┏━━
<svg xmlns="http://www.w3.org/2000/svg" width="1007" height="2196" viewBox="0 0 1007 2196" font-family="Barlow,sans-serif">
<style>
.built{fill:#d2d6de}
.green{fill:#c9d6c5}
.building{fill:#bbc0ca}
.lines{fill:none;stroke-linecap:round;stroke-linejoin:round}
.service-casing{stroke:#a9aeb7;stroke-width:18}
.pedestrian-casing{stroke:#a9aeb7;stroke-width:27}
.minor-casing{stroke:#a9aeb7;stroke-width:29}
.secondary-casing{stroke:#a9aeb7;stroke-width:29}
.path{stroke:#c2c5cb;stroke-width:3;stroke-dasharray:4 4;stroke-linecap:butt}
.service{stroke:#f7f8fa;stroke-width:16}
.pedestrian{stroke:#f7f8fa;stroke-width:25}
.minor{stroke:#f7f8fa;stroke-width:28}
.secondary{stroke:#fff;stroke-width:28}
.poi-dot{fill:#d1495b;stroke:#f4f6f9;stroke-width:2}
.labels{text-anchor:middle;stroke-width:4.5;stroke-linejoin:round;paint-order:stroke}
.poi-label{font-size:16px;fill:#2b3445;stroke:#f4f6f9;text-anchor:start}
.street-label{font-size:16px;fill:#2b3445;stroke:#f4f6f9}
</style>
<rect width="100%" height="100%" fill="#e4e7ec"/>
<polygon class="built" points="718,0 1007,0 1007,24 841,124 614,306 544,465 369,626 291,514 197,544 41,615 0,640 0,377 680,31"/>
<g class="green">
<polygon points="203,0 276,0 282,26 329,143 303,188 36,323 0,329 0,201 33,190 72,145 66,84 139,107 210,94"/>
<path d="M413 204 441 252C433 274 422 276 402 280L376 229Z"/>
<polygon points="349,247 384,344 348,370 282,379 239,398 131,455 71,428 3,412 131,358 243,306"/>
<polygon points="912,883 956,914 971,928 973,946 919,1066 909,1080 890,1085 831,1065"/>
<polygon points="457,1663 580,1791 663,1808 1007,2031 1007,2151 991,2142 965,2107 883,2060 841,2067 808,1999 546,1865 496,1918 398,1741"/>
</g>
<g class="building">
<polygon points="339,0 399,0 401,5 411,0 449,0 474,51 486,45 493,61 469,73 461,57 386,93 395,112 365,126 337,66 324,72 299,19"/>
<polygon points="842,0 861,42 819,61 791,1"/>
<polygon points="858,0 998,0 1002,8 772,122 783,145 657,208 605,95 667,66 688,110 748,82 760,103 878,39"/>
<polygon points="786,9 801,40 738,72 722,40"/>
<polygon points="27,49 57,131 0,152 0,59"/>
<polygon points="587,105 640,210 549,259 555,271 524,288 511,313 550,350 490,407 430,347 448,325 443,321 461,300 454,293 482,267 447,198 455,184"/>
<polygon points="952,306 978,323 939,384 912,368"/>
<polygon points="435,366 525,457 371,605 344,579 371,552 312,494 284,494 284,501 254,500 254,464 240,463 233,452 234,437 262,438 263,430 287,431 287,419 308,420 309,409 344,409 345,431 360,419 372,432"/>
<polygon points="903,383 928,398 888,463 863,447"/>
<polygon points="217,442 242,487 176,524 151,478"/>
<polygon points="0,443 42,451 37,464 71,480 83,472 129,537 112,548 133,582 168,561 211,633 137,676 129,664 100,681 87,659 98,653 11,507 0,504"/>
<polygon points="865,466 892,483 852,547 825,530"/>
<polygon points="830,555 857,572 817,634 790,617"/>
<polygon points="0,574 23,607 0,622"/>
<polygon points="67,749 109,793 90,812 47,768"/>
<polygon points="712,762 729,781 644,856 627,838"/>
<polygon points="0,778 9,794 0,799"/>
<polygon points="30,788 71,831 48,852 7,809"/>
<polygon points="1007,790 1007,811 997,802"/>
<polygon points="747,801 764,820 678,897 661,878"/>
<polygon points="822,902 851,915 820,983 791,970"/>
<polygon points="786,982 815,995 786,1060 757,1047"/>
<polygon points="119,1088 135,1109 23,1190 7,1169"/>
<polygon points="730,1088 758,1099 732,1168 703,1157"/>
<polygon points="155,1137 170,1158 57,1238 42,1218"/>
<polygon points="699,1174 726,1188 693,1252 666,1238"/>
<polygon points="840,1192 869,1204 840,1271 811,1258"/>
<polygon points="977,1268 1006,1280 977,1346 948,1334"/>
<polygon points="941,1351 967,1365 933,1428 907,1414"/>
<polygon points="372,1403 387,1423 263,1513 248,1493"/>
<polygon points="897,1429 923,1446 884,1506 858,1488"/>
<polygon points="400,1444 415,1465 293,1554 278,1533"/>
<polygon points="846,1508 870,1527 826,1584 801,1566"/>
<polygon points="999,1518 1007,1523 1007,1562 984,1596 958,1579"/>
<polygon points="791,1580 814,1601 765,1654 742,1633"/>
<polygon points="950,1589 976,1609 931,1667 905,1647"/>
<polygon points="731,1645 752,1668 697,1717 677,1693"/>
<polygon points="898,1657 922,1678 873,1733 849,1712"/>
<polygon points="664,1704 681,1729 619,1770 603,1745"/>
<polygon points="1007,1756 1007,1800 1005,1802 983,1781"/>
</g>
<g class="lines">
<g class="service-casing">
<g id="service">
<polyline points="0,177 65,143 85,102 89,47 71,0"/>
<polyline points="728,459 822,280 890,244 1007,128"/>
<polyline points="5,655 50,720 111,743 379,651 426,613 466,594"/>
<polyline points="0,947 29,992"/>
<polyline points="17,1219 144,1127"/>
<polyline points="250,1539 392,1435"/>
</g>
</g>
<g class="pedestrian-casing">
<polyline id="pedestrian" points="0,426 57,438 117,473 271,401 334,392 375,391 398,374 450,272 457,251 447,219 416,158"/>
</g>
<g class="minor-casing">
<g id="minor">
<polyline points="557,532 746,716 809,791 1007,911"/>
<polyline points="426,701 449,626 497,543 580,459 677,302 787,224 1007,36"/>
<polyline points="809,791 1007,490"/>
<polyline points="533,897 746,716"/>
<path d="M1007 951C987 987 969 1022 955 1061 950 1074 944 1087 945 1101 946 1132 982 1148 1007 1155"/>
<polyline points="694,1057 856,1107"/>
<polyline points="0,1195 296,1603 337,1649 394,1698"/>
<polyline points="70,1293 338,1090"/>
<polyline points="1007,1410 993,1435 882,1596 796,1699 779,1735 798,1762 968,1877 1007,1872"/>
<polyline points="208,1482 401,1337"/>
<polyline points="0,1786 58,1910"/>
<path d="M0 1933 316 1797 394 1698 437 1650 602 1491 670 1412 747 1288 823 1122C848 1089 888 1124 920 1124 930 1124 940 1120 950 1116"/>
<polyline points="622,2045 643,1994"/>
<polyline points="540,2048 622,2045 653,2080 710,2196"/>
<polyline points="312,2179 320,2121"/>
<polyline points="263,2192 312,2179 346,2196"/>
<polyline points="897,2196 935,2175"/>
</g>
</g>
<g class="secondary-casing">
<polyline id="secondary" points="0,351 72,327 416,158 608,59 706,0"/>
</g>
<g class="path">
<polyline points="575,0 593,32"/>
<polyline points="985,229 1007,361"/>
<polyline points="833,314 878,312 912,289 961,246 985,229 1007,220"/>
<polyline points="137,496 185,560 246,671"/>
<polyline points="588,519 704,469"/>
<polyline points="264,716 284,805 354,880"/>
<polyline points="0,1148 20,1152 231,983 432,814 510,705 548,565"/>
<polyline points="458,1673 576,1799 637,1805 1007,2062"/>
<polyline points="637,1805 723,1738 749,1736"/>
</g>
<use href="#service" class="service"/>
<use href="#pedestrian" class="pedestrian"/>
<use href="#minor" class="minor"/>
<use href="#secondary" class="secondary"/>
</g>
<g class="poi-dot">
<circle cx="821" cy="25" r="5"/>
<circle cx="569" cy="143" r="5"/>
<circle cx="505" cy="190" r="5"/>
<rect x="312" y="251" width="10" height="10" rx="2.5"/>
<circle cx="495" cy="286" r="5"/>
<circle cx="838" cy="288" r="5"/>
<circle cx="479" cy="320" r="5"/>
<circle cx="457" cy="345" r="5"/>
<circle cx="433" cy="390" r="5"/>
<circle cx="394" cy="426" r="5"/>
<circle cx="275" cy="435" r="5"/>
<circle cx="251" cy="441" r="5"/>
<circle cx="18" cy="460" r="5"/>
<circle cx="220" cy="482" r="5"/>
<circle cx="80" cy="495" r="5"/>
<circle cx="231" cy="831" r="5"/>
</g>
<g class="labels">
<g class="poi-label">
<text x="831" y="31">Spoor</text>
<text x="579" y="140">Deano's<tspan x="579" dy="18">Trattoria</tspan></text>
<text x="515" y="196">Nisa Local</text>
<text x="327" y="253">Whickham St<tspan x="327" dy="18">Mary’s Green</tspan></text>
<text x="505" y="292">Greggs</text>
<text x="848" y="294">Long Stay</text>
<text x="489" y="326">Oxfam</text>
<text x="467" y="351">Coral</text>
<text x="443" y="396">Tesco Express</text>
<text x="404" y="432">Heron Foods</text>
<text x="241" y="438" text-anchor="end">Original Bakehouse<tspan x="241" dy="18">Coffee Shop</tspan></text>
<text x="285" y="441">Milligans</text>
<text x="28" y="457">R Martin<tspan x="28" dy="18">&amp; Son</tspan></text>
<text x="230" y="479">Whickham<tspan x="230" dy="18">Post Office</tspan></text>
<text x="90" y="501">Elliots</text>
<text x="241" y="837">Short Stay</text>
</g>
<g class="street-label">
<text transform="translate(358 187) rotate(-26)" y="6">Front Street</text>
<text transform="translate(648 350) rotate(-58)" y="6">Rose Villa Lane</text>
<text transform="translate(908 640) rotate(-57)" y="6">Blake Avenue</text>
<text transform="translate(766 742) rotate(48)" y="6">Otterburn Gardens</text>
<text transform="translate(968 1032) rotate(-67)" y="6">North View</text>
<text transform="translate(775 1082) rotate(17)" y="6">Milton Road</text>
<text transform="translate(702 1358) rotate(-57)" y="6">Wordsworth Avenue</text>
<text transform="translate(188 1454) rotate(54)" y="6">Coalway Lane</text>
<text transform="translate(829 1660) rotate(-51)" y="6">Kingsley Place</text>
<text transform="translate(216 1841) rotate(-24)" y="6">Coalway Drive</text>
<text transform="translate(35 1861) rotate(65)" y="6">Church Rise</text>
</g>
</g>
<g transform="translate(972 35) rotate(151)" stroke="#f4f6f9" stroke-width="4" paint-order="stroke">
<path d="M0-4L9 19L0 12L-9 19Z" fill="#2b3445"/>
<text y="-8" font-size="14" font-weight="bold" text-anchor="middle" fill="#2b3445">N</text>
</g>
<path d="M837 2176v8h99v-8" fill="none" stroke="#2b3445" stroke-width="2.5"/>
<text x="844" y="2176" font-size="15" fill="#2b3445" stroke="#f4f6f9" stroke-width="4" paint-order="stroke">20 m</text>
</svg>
┗━━
- **TASK DESCRIPTION**
Return each line of the material above in which the string "linecap" appears.

- **ANSWER**
.lines{fill:none;stroke-linecap:round;stroke-linejoin:round}
.path{stroke:#c2c5cb;stroke-width:3;stroke-dasharray:4 4;stroke-linecap:butt}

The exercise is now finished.